Sign n Speak

Inspiration

This project aims to help people that were unable to pronounce or say words and help develop a more natural way for someone that uses ASL. The idea really rooted from when we realized the communication problems that are involved when an ASL speaker speaks to a non-ASL speaker. We first came up with this idea when one of our team members met one of their friends grandparents who is speech impaired. Not only did she have trouble communicating with others, but she also dealt with many mental health issues because of that. We realized that this would be even worsened now with the remote learning, as students similar to her would be isolated and cannot receive any help they might usually receive from school employees. During DVHacks, our team were inspired to try and solve this problem with an app.

How we built it

First, we had to create a training dataset for our backend machine learning model. We synthesized multiple online datasets containing images of hand signals with images that we took with our own cameras to create a large, robust sign language signal dataset. To actually build the computer vision model, we used the Python library Tensorflow. We trained a multi-level convolutional neural network on the previously mentioned dataset. In addition, we utilized transfer learning to enhance our model with the images in the ImageNet database. Lastly, we used Tensorflow Lite to convert our model into a file that can be used by our mobile app for on-device inference.

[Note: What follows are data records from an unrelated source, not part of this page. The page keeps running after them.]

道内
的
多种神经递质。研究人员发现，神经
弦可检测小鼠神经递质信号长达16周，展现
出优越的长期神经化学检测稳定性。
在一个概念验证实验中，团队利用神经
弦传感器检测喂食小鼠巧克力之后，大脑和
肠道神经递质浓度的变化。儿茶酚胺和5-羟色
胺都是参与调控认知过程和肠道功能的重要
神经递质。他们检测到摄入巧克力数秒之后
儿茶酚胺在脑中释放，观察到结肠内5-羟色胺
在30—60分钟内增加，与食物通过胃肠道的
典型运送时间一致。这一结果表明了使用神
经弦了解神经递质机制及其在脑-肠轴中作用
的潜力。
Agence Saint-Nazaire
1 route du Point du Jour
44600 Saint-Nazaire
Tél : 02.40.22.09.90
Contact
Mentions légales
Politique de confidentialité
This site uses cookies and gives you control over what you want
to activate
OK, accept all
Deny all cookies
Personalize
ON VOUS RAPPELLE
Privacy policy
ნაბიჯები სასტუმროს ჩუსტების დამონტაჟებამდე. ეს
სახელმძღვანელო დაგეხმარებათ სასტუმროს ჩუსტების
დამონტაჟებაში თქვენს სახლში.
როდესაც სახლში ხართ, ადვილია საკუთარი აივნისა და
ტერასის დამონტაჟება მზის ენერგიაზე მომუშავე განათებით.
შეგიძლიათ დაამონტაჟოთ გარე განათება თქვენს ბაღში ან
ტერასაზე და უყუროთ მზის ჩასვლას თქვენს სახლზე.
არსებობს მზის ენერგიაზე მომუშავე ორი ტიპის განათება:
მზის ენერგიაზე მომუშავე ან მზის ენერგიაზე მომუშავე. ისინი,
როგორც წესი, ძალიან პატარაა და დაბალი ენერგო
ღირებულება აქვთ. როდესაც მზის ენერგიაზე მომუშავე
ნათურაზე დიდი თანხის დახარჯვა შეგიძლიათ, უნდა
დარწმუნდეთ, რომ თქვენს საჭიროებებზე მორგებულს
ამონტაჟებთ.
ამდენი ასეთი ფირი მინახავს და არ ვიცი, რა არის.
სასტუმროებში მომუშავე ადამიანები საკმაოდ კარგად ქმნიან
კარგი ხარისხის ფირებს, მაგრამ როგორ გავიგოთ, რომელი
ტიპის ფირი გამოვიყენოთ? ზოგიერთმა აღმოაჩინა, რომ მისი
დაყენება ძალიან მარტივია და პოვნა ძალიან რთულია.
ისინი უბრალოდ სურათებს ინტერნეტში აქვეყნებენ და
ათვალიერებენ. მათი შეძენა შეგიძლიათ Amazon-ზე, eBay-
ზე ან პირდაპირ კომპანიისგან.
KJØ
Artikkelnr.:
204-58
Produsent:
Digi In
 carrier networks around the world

We built off a boilerplate Android Studio template in Kotlin. Taking input from the camera, we used the tensorflow lite model to run inferences every 1.5 seconds. Every time a user displays a hand signal, the model's prediction is recorded. In addition, TextViews were added to display the most confident letters and their confidence scores for each frame. When a user displays the signal for “space”, the inferences for each frame are concatenated into a string and spoken out loud using the MTTS library.

Challenges we ran into

We had some issues with the accuracy of our CV model, especially when it came to some of the hand signs which were similar. For example, the signs for “S” and “E” or “N” and “M” were similar enough for the model to mix them up given the amount of training data we had. Because of that, the model performed relatively worse on these letters.

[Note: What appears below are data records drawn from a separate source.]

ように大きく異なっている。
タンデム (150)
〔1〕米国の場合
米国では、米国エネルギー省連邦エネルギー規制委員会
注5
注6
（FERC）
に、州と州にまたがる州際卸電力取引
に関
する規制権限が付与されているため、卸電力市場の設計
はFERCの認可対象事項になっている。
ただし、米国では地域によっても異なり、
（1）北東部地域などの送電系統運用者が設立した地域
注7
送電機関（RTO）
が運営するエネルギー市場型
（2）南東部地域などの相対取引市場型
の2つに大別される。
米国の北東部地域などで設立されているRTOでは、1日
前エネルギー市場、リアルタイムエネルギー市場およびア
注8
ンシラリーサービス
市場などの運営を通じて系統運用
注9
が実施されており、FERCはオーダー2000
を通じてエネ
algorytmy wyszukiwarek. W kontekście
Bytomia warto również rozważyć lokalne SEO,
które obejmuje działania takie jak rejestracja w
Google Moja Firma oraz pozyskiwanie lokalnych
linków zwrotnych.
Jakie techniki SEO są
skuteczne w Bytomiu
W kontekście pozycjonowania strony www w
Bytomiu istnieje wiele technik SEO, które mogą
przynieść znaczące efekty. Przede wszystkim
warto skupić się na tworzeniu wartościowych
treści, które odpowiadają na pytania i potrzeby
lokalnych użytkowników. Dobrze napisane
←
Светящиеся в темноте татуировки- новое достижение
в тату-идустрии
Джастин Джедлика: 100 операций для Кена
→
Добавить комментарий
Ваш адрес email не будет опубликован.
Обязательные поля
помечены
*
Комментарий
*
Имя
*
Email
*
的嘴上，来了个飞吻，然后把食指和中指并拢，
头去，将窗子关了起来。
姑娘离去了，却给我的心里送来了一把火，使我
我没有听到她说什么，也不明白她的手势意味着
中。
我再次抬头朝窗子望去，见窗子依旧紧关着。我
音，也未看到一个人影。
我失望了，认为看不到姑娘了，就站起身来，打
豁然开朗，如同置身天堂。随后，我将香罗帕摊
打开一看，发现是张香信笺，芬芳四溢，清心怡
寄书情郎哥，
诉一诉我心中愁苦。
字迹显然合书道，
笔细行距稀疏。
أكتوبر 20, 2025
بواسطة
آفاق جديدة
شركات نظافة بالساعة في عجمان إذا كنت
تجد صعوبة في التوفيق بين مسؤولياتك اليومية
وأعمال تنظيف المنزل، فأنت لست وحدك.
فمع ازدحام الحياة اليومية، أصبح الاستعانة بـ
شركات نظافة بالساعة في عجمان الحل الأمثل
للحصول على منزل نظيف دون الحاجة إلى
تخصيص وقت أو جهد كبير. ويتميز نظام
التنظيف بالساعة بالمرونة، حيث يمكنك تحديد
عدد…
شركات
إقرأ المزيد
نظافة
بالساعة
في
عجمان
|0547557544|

The data acquisition portion of our development was also quite challenging and time consuming, since finding a good existing dataset which aligned with our needs was difficult on its own. However, we also had to add our own images into the dataset to better train it for our project. Making it a significant challenge to set up and execute. Moreover, the training of the model took a long time, as there were over 3000 images for each of the 26 letters plus “space” and “nothing” tags, which ended up taking a few hours of training per model.

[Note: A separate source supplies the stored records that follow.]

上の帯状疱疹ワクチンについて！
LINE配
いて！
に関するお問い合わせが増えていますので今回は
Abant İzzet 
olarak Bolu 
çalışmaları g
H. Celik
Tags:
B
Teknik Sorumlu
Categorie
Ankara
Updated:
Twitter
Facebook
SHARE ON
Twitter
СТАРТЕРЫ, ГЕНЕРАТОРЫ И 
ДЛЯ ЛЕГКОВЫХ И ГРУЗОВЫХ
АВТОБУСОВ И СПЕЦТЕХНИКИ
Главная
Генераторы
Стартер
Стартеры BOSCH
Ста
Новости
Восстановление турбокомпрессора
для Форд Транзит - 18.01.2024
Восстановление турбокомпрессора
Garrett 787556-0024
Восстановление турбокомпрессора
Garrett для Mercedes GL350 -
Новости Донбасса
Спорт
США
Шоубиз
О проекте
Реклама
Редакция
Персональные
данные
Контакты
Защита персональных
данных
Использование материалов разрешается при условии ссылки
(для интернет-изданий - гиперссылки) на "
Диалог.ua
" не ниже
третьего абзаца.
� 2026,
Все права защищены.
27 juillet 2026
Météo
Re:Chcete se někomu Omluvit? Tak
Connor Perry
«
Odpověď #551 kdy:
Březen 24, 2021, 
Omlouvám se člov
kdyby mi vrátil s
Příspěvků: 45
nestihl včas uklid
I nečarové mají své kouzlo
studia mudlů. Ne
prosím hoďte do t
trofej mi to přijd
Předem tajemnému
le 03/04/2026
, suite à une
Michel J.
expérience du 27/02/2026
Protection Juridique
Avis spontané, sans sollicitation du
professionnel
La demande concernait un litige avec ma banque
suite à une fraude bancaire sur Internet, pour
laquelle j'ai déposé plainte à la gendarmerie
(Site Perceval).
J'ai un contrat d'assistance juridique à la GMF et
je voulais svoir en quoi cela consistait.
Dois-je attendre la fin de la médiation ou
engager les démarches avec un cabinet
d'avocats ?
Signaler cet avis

Additionally, since the entirety of our team was completely new to Android Studio, TensorFlow Lite and Kotlin, we had to spend a good portion of time setting up our development environments (necessary softwares, IDE, emulators, etc). One of our team members also had an unsupported processor type in their computer, which caused some more issues when trying to set up the android development environment on his laptop.

Accomplishments that we're proud of

We are proud that we were able to build and deploy a machine learning model on an android app, in just 24 hours (with very minimal previous experience). In addition, we are proud that we were able to develop a model that predicts accurately on many different letters.

What we learned

All three of us had very minimal experience with Tensorflow lite, Android Studio, and Kotlin. Through this process, we have gained valuable experience developing android apps, creating machine learning models for computer vision using these technologies, and deploying models to a mobile app.

What's next for Sign n Speak

Using the machine learning model we built, we want to develop a chrome extension that will work directly with Google Meet. This will allow people to communicate with ASL during their meetings. We also want to productionize our code so that we can release this app to the general public in the near future.